§ **SUPPLIED MATERIAL**
———
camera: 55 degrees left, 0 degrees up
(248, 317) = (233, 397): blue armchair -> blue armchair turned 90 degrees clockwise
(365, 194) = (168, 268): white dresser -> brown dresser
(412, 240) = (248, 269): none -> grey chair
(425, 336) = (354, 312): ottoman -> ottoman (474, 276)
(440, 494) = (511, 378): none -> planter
———
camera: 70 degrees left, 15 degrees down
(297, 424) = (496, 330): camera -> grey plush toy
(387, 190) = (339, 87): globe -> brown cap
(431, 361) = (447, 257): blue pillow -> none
———
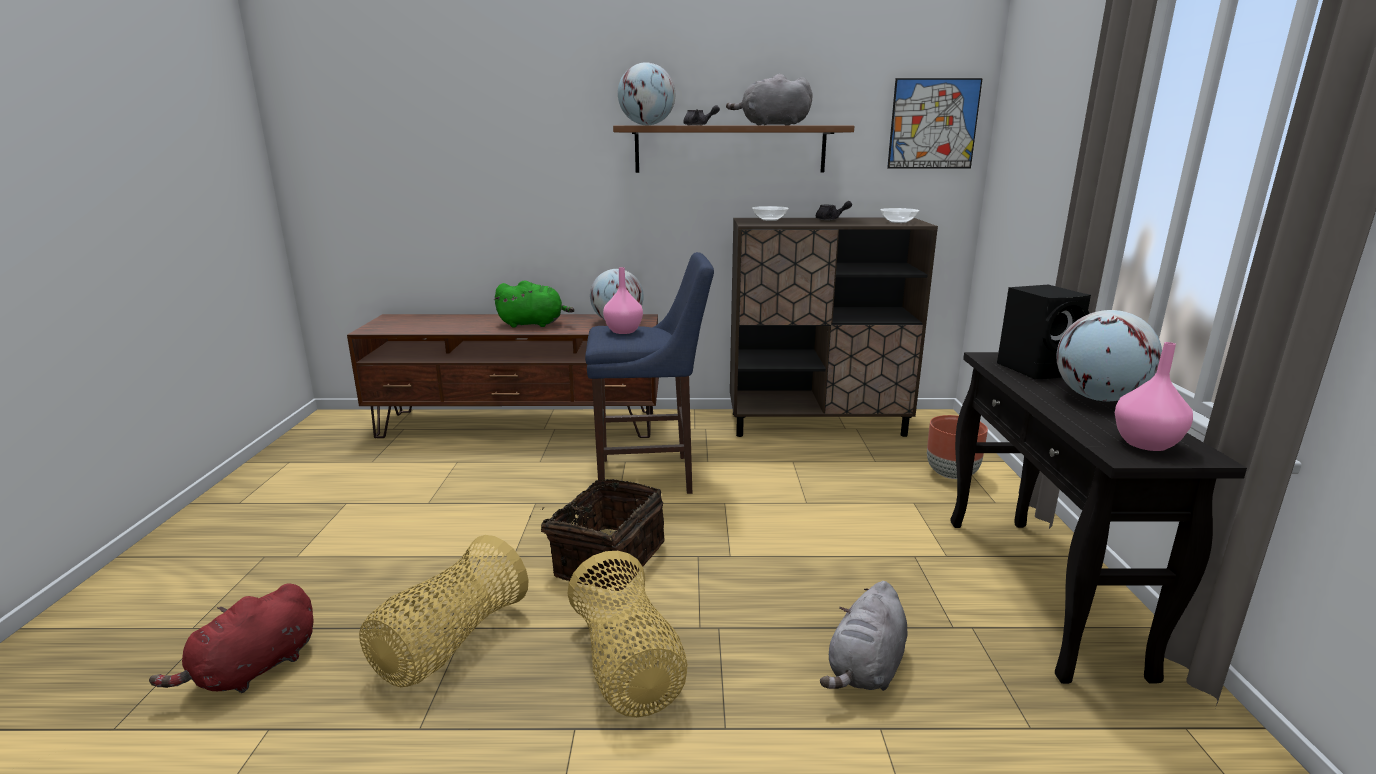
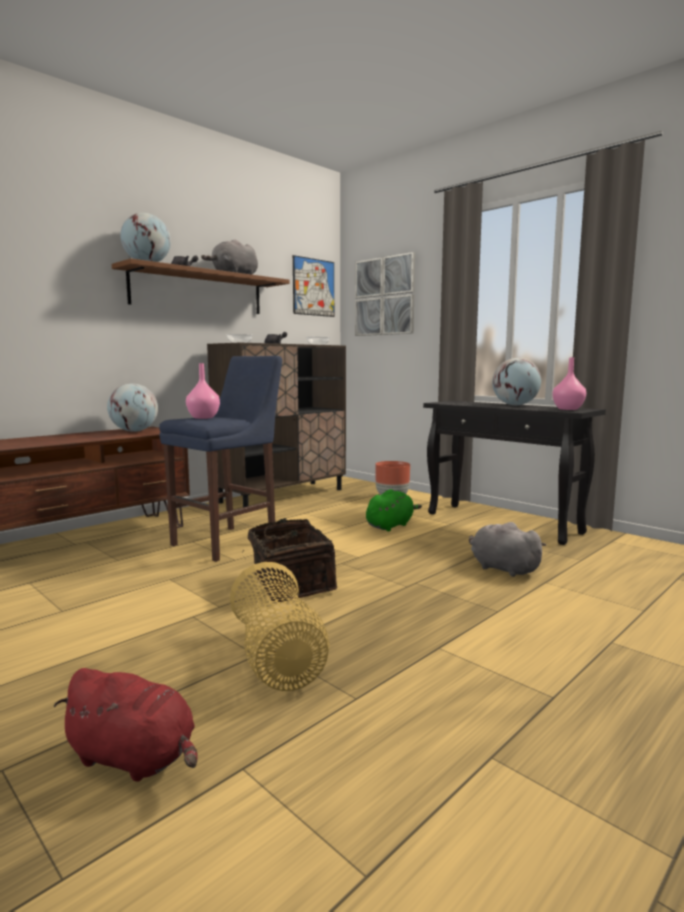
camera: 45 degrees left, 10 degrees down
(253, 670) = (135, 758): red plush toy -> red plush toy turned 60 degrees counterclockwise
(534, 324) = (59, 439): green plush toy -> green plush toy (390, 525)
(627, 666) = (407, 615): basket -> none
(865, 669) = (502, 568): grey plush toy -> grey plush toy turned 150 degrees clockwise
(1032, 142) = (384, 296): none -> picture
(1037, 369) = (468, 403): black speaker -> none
———
§ **THE TASK**
Across the listing, how many lines contain "blue"? State the number and nothing else.

§ **EXERCISE RESULT**
2